Of all the superstar auteurs of the Seventies Peter Bogdanovich has arguably had the hardest time adjusting to the twenty-first century. Unlike the Movie Brat peers in whose ranks he is often inaccurately lumped with, he had no interest in blockbusters and struggled working as a hired hand for the big studios (even Robert Altman was better at playing the studio game). At the same time, unlike say Martin Scorsese, he has never infused his classical leanings with sensibilities progressive enough to engage the indie crowd. Though Bogdanovich made his bones with the uncompromising drama of The Last Picture Show (1971) his comfort zone has always been screwball farce. The sort mastered by some of his filmmaking idols: Leo McCary, Ernst Lubitsch, George Cukor and especially the great Howard Hawks. Some of whom he was lucky enough to befriend and routinely interview in his early career as a movie critic. Bogdanovich revived screwball farce in the Seventies and the genre provided him both triumph (What's Up, Doc? (1972)), unmitigated disaster (At Long Last Love (1975), Illegally Yours (1988)) and underrated work (Nickelodeon (1976), Noises Off (1992)).

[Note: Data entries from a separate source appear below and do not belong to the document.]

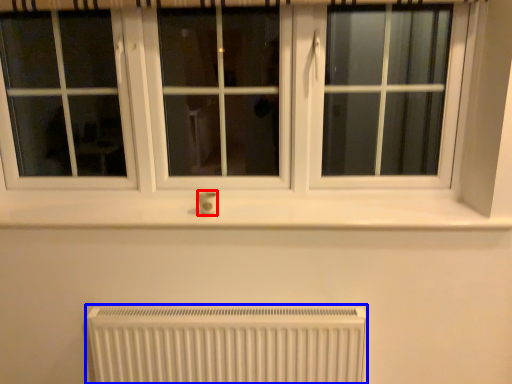
Question: Which point is further to the camera, electric outlet (highlighted by a red box) or radiator (highlighted by a blue box)?

Choices:
 (A) electric outlet
 (B) radiator

Answer: (A)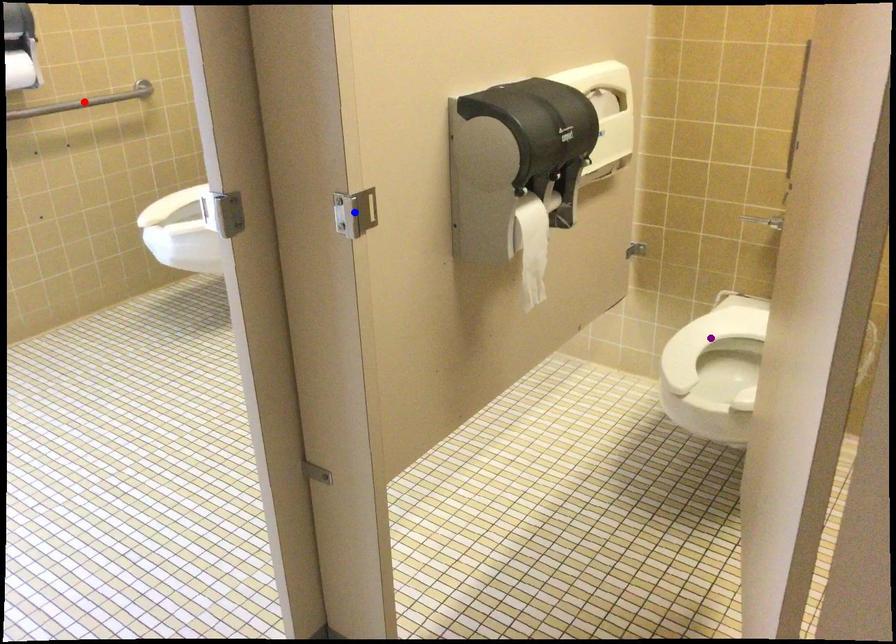
Order these from nearest to farthest:
- purple point
- blue point
- red point

red point → purple point → blue point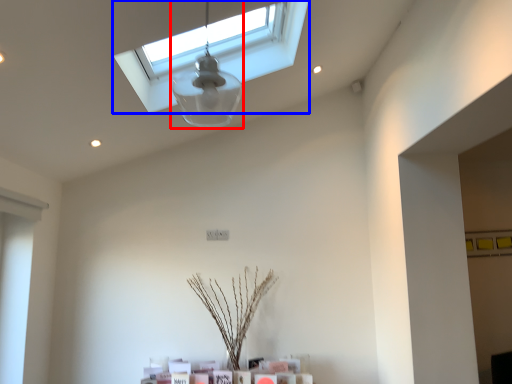
Question: Which object appears closest to the camera in this image, lamp (highlighted by a red box) or window (highlighted by a blue box)?

Choices:
 (A) lamp
 (B) window

Answer: (A)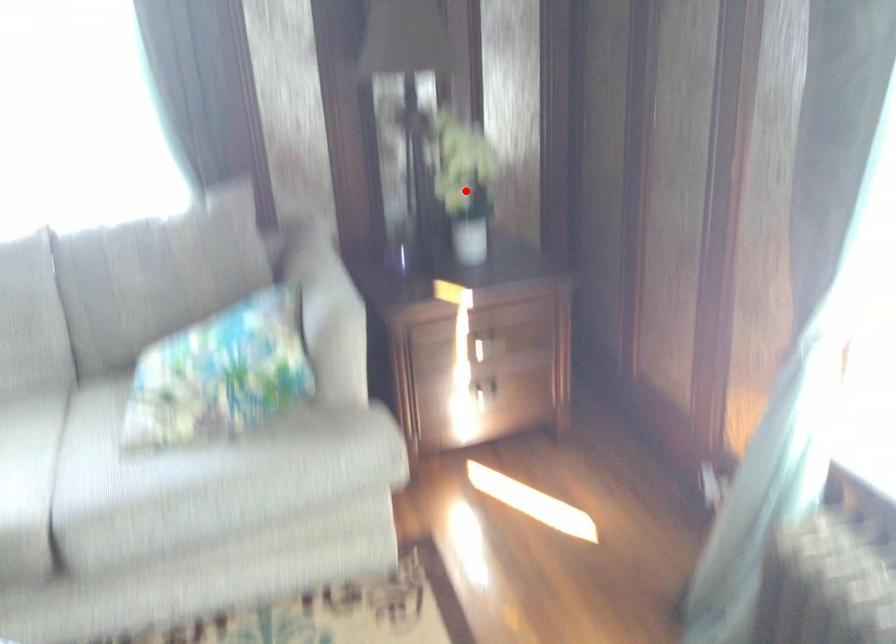
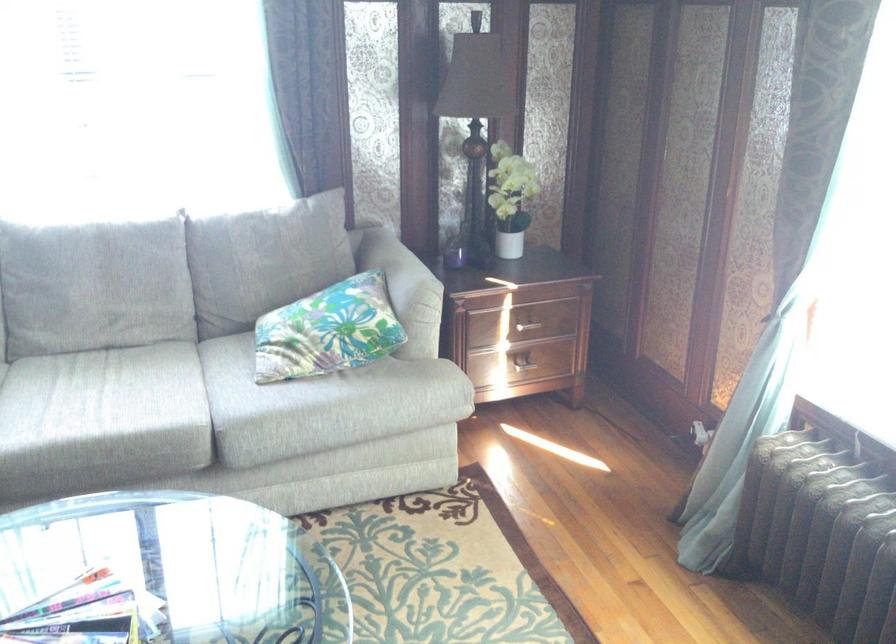
Question: I am providing you with two images of the same scene from different viewpoints. A red point is shown in image1. For the corresponding object point in image2, is it positioned nearer or farther from the camera?

Choices:
 (A) Nearer
 (B) Farther

Answer: (B)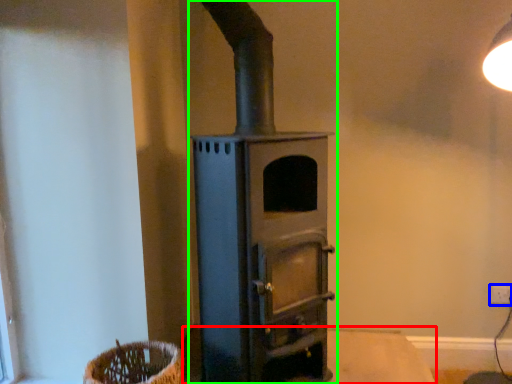
Question: Based on their relative distances, which object is farther from table (highlighted by a red box)? Choose from electric outlet (highlighted by a blue box) and wood burning stove (highlighted by a green box).

Choices:
 (A) electric outlet
 (B) wood burning stove

Answer: (B)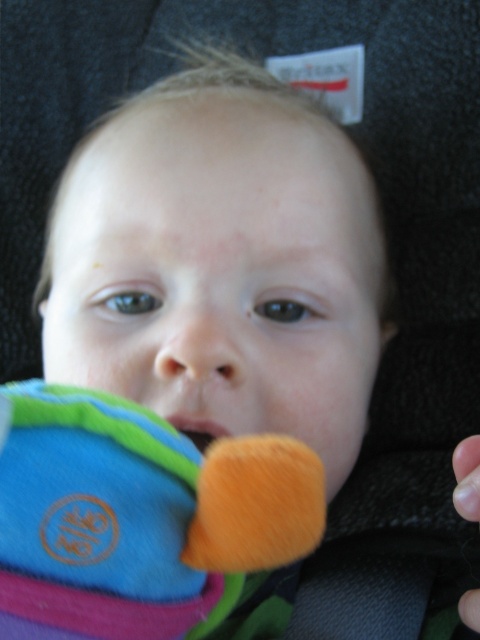
Question: Is soft plush toy at lower left positioned at the back of matte orange mouth at center?

Choices:
 (A) yes
 (B) no

Answer: (B)

Question: Which point is farther to the camera?

Choices:
 (A) soft plush toy at lower left
 (B) matte orange mouth at center

Answer: (B)

Question: Which of the following is the farthest from the observer?

Choices:
 (A) soft plush toy at lower left
 (B) matte orange mouth at center

Answer: (B)

Question: Does soft plush toy at lower left have a larger size compared to matte orange mouth at center?

Choices:
 (A) yes
 (B) no

Answer: (A)

Question: In this image, where is soft plush toy at lower left located relative to matte orange mouth at center?

Choices:
 (A) below
 (B) above

Answer: (A)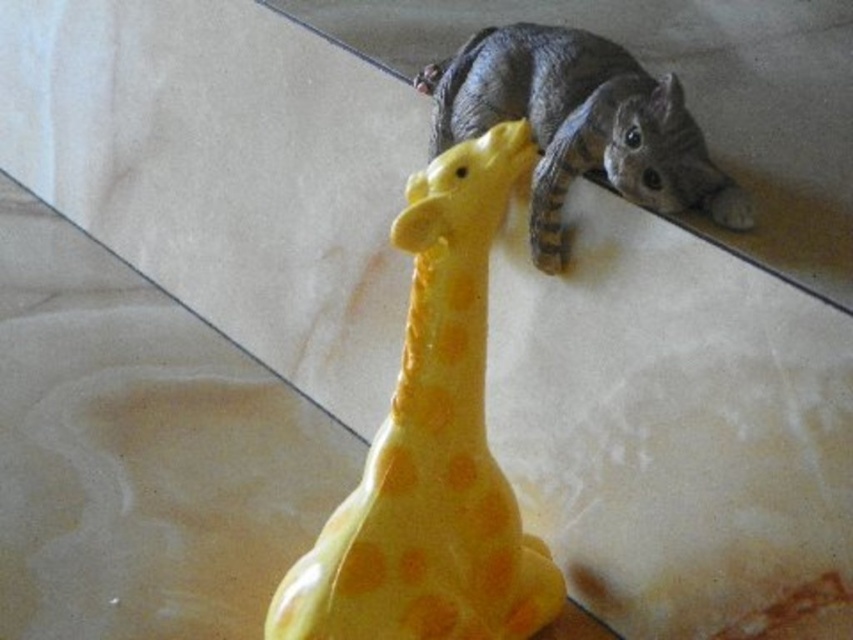
Question: Can you confirm if yellow rubber giraffe at center is positioned below gray fur cat at upper right?

Choices:
 (A) yes
 (B) no

Answer: (A)

Question: Which point is farther from the camera taking this photo?

Choices:
 (A) (393, 236)
 (B) (634, 186)

Answer: (B)

Question: Which point is farther from the camera taking this photo?

Choices:
 (A) (465, 129)
 (B) (465, 148)

Answer: (A)

Question: Is yellow rubber giraffe at center bigger than gray fur cat at upper right?

Choices:
 (A) yes
 (B) no

Answer: (A)

Question: Is yellow rubber giraffe at center thinner than gray fur cat at upper right?

Choices:
 (A) yes
 (B) no

Answer: (A)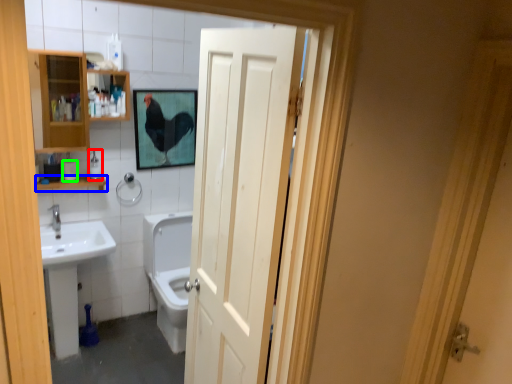
Question: Which object is the closest to the toiletry (highlighted by a red box)? Choose among these: balustrade (highlighted by a blue box) or toilet paper (highlighted by a green box).

Choices:
 (A) balustrade
 (B) toilet paper

Answer: (A)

Co-written with his then-wife Louise Stratten, as a means of alleviating the stress of their attempts to buy back the rights to their earlier troubled romantic farce They All Laughed (1981), She's Funny That Way is a return to familiar territory for Bogdanovich: a love triangle, caricatured theater types, romantic misunderstands, 'comical' infidelity. Accompanied by a soundtrack of old favourites (Cole Porter, Irving Berlin), allusions to classic Hollywood (Arnold is fond of quoting a key line from Lubitsch's last completed film Cluny Brown (1946)) and fun cameos from seasoned Bogdanovich players: Austin Pendelton as the judge, Cybill Shepherd as Isabel's mom, Tatum O'Neal as a waitress, Colleen Camp (also credited as associate producer) as a store manager, among many others (strangely enough, Michael Shannon also has a bit-part as a security guard).

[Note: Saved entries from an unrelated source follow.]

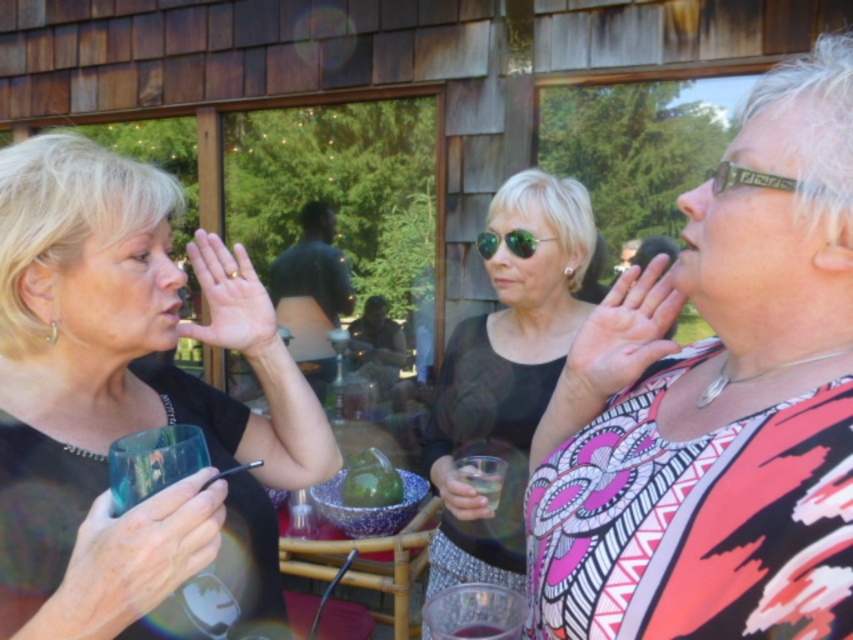
From the picture: You are a photographer at the event and want to capture a closeup of the green reflective sunglasses at center and the translucent glass at lower center in the same frame. Which object should you focus on first if you want to ensure both are in focus?

The green reflective sunglasses at center is wider than the translucent glass at lower center, so focusing on the closer object first would help ensure both are in focus.

You are a photographer at the event and want to capture a closeup shot of both the green reflective sunglasses at center and the translucent glass at lower center in the same frame. Considering their sizes, which object should you focus on first to ensure both are in focus?

The green reflective sunglasses at center is larger than the translucent glass at lower center, so focusing on the larger object first would help ensure both are in focus.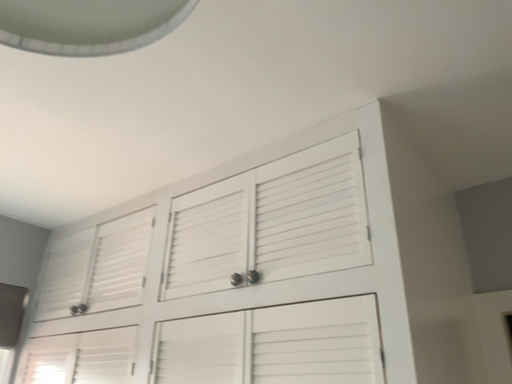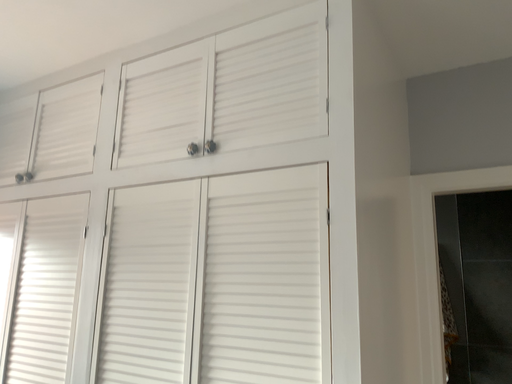
Question: How did the camera likely rotate when shooting the video?

Choices:
 (A) rotated right
 (B) rotated left

Answer: (A)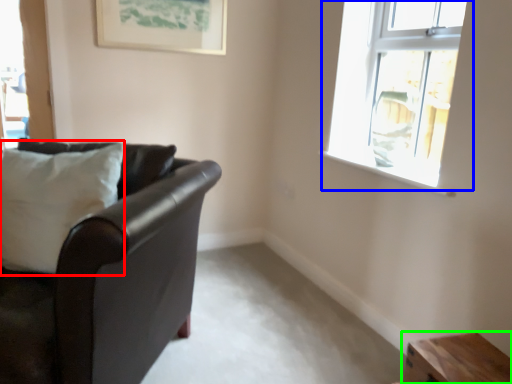
Question: Estimate the real-world distances between objects in this image. Which object is closer to pillow (highlighted by a red box), window (highlighted by a blue box) or table (highlighted by a green box)?

Choices:
 (A) window
 (B) table

Answer: (B)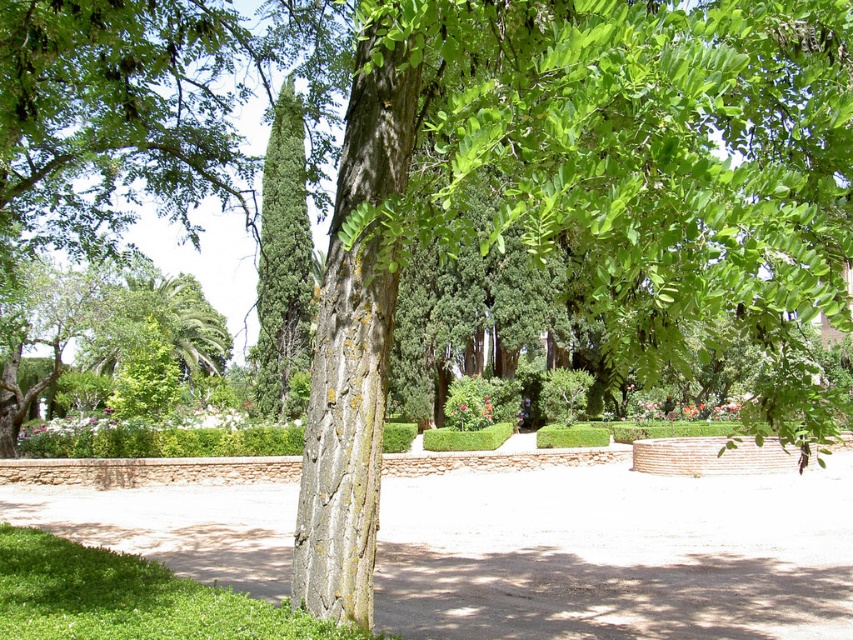
You are a gardener standing in the garden and want to water both the smooth bark tree trunk at center and the green textured cypress at center. Which one do you need to move closer to in order to water it properly?

The smooth bark tree trunk at center is in front of the green textured cypress at center, so you need to move closer to the green textured cypress at center to water it properly because it is farther away.

You are standing in the garden and see both the smooth bark tree trunk at center and the green textured cypress at center. Which tree is positioned to the left?

The green textured cypress at center is positioned to the left of the smooth bark tree trunk at center.

You are a landscape architect designing a walking path between the smooth bark tree trunk at center and the green textured cypress at center. The path needs to be 10 meters long. Can you fit the path between them?

The distance between the smooth bark tree trunk at center and the green textured cypress at center is 13.32 meters, so a 10 meter path can easily fit between them.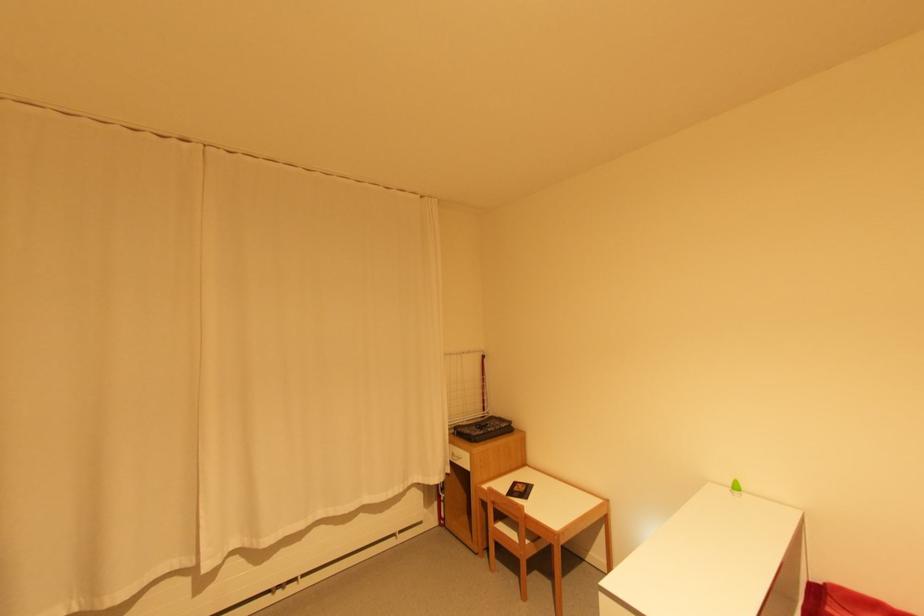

Alas, She's Funny That Way has misfortune to arrive at a point in time when a new generation of cineastes are in the midst of harshly reassessing the style of film to which it obviously aspires. Viewed in a contemporary context the film can't help but seem out of step with the social mores and gender politics of our age. If not downright alien. It does not help that the film strains for levels of pep and wit that the meandering, insubstantial script simply cannot sustain despite the efforts of a game cast clearly enjoying themselves. Perhaps the best that could be said of She's Funny That Way is that it is Woody Allen-lite. Which given Allen himself is something of a tricky prospect might not be saying much.
Both script and cast go out of their way to make these shrill, self-obsessed upper class New Yorkers sympathetic yet the characters still come across as some kind of nebulous Seventies re-imagining of a Forties archetype. Upholding a streak of impressive performances Imogen Poots is genuinely beguiling while Will Forte's innate sweetness illuminates an otherwise obtuse character. On the other hand the film fatally misuses the hitherto perennially watchable Jennifer Aniston as a therapist with zero empathy for her patients: a character funny in concept yet grating in execution. Although suffused in a love of old-fashioned romance and the belief dreams really can come true (something Imogen Poots really sells in her wraparound scenes with skeptical interviewer Illeana Douglas) it is hard to discern whether Bogdanovich is aiming for sincerity or satire. Indeed underneath its frothy feel-good surface, the film is alarmingly cynical painting all its male characters as deceitful, feckless horn-dogs and the women as neurotic and self-deluding. Throughout all the creaky contrivances of a hackneyed plot Imogen Poots works hard to remind us Isabel is a vulnerable, empathetic human being with a wholehearted belief in miracles whom we do not want to see hurt. If the plot does not reach a climax so much as simply exhaust itself at least the celebrity cameo punchline proves worth it.